Ads for Prevagen claimed that the purported memory improvement supplement is “The Name to Remember,” but according to a lawsuit filed by the FTC and the New York Attorney General, it’s a product consumers might be better off forgetting.
Ever “walk into a room and forget why,” “spend extra time looking for car keys or purse,” or have “trouble remembering names or faces”? The defendants pitched Prevagen, a supplement containing a protein found in jellyfish, as an answer. A month’s supply set consumers back between $24 and $68, depending on the formulation, and was available online and at retailers like Amazon, CVS, Duane Reade, Rite-Aid, Meijer, the Vitamin Shoppe, and Walgreens. The defendants also ran an infomercial called The Better Memory Show and had company representatives board the “Prevagen Express” bus to visit health food centers and health expos across the country.
Sales for Prevagen topped $165 million. (Yes, you read that right.)
According to the complaint, the defendants represented in national TV ads and elsewhere that Prevagen improves memory within 90 days, reduces memory problems associated with aging, and provides other cognitive benefits, like healthy brain function, a sharper mind, and clearer thinking. What’s more, they claimed to have clinical proof to support their advertising promises.

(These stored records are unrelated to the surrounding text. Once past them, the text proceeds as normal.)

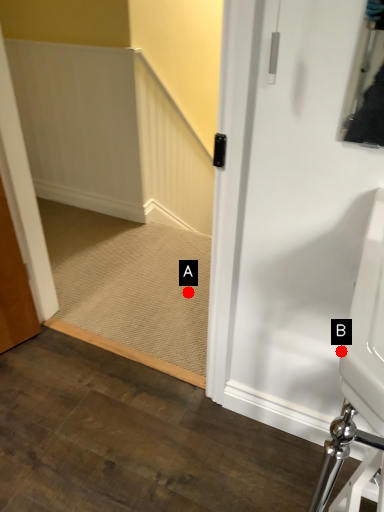
Question: Two points are circled on the image, labeled by A and B beside each circle. Which point is closer to the camera?

Choices:
 (A) A is closer
 (B) B is closer

Answer: (B)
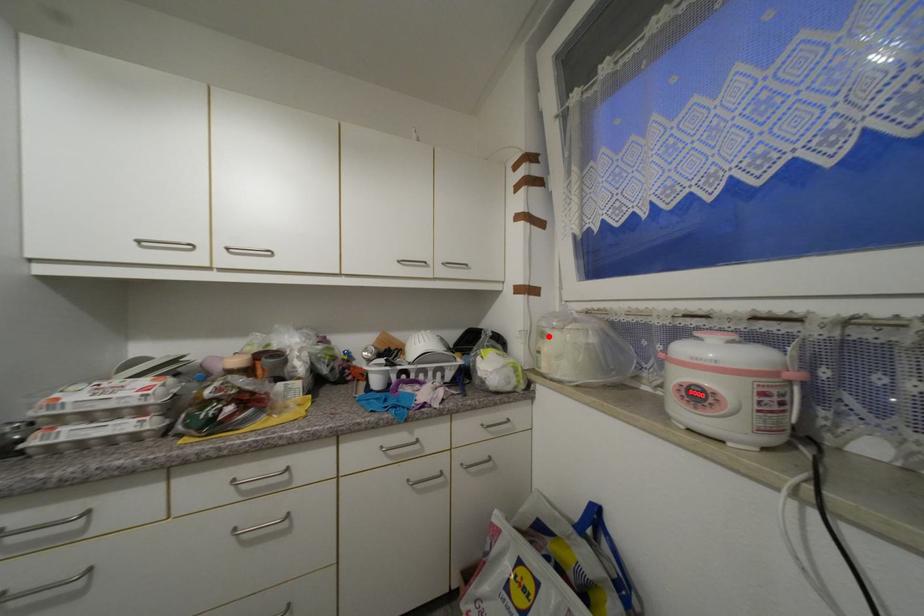
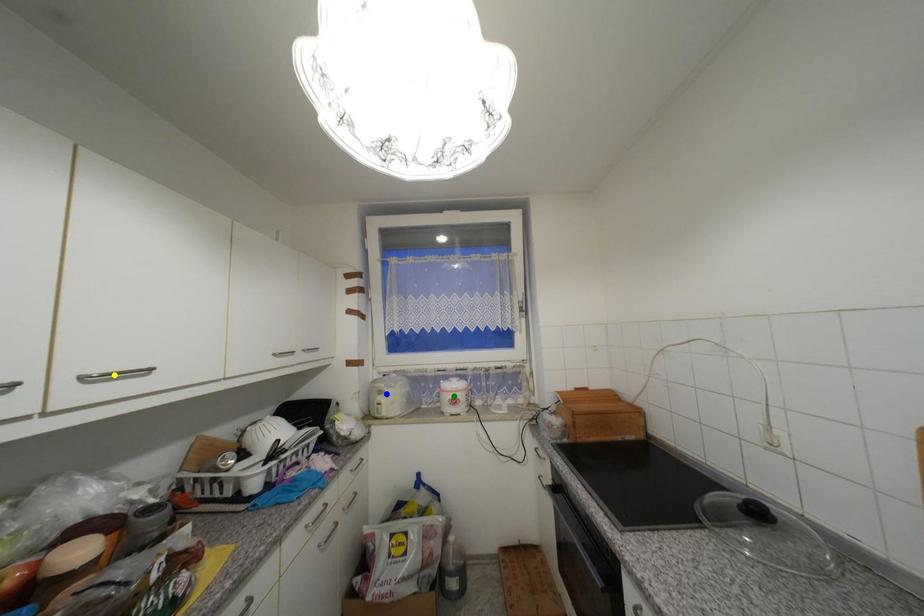
Question: I am providing you with two images of the same scene from different viewpoints. A red point is marked on the first image. You are given multiple points on the second image. Which spot in image 2 lines up with the point in image 1?

Choices:
 (A) green point
 (B) blue point
 (C) yellow point

Answer: (B)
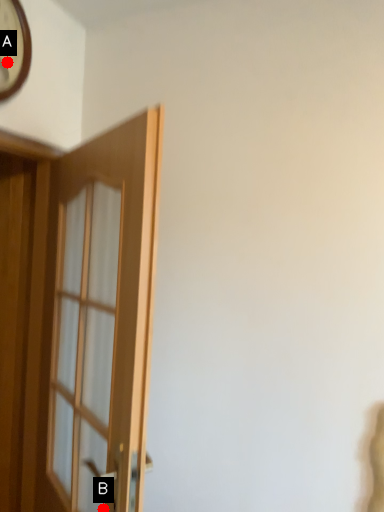
Question: Two points are circled on the image, labeled by A and B beside each circle. Which point appears closest to the camera in this image?

Choices:
 (A) A is closer
 (B) B is closer

Answer: (B)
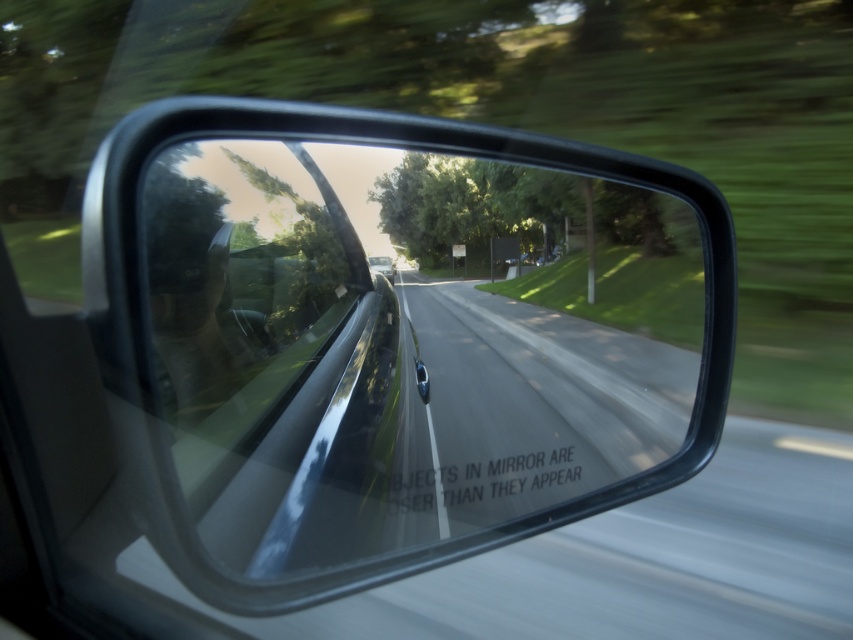
Does glossy metallic mirror at center have a lesser height compared to metallic silver car at center?

No, glossy metallic mirror at center is not shorter than metallic silver car at center.

Who is positioned more to the right, glossy metallic mirror at center or metallic silver car at center?

From the viewer's perspective, glossy metallic mirror at center appears more on the right side.

Does point (219, 376) come behind point (389, 268)?

No.

Locate an element on the screen. Image resolution: width=853 pixels, height=640 pixels. glossy metallic mirror at center is located at coordinates (407, 342).

Is asphalt road at center positioned before metallic silver car at center?

Yes, it is in front of metallic silver car at center.

Which is below, asphalt road at center or metallic silver car at center?

asphalt road at center is below.

Where is `asphalt road at center`? asphalt road at center is located at coordinates pyautogui.click(x=538, y=400).

Image resolution: width=853 pixels, height=640 pixels. Identify the location of asphalt road at center. (538, 400).

Is glossy metallic mirror at center shorter than asphalt road at center?

In fact, glossy metallic mirror at center may be taller than asphalt road at center.

Locate an element on the screen. glossy metallic mirror at center is located at coordinates (407, 342).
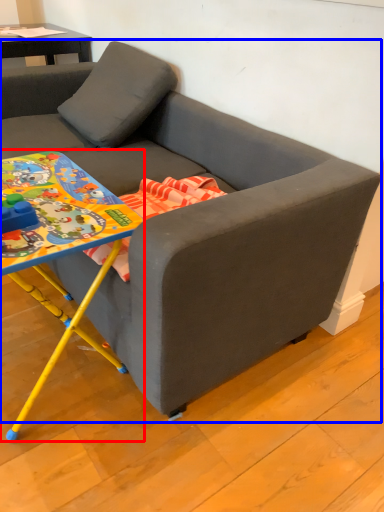
Question: Among these objects, which one is farthest to the camera, table (highlighted by a red box) or studio couch (highlighted by a blue box)?

Choices:
 (A) table
 (B) studio couch

Answer: (A)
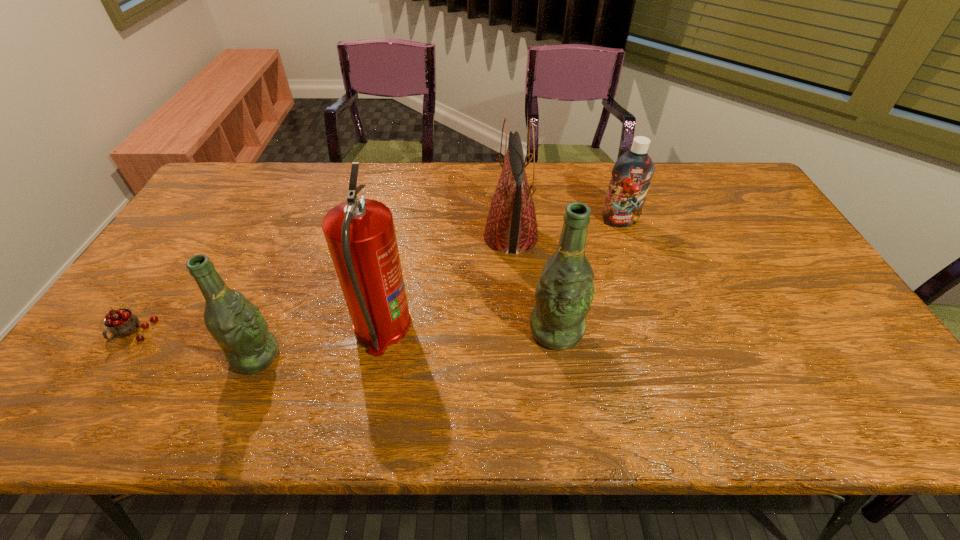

How was apoaequorin – that jellyfish protein – supposed to help people struggling with cognitive decline? The ads claimed that it enters the brain to supplement proteins lost during the aging process. But according to the FTC and New York AG, the defendants don’t have studies showing that apoaequorin taken orally ever reaches the brain: “To the contrary, Defendants’ safety studies show that apoaequorin is rapidly digested in the stomach and broken down into amino acids and small peptides like any other dietary protein.”
The FTC and AG also allege that the defendants made false statements about their purported clinical evidence. You’ll want to read the complaint for details, but here’s just one example. The company relied primarily on a double-blind, placebo-controlled human study assessing subjects on nine cognitive tasks designed to assess skills like memory and learning. But according to the FTC and New York AG, the group that took Prevagen failed to show a statistically significant improvement in any of the nine tasks when compared with people who were given a placebo.
Filed in federal court in New York, the lawsuit names Prevagen, Inc., Quincy Bioscience Holding Company, Inc., Quincy Bioscience, LLC, Quincy Bioscience Manufacturing, LLC, CEO Michael Beaman, and President Mark Underwood. (Mr. Underwood was a lead researcher in the company-conducted clinical study, appeared in Prevagen ads, and wrote a booklet, The Brain Health Guide, that purports to explain the science behind the claims.) The complaint alleges violations of the FTC Act and two New York state consumer protection laws.